Perpetual Prompt can be an early step in a choreographic project engaging community members. With the “I come from” prompt it can be used at the start of a meeting to quickly acquaint members of a group to one another. Story material for a variety of outcomes can be developed from the phrases that the exercise elicits.

Perpetual Prompt is a fundamental tool that can combined with others and taken in limitless directions. Here’s a sampling:

  • Using Build-A-Phrase, develop an eight-count dance inspired by images drawn from responses composed by various participants. Then perform the phrase while a single participant speaks her full series of sentences. Watch for unexpected meanings that emerge from the new juxtapositions between words and movements.

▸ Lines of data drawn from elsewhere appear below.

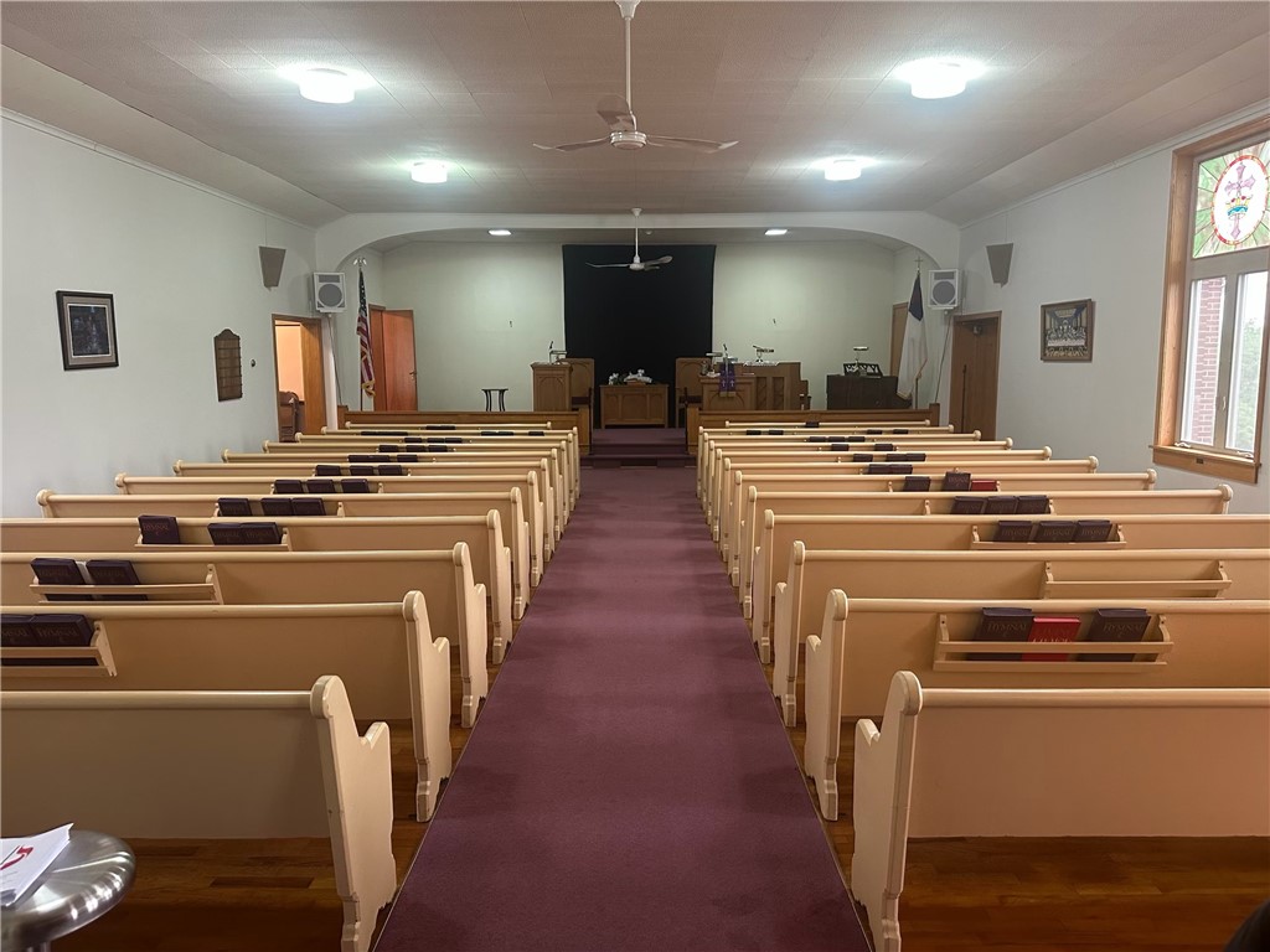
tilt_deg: -6.7
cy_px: 476
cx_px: 635
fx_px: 881
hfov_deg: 71.6
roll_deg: +0.1
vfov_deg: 56.8
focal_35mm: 24
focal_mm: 6.86
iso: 400
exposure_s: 1/60
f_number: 1.78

  • As a group, start an eight- to twelve-count dance using a composite of three or four images presented in the group’s responses. Then have each participant continue the process solo, completing the phrase using images from their own series. The dances can be shown as solos or presented to the group as duets or trios.

  • Sitting in a circle, a group develops a dance from a composite of the images, as above. Then each participant moves to the floor to expand the vocabulary in space.

FOOTNOTES

The “I come from ...” version of Perpetual Prompt was developed by poet Jo Barnes and dance artist Celeste Miller, based on a poem by Barnes.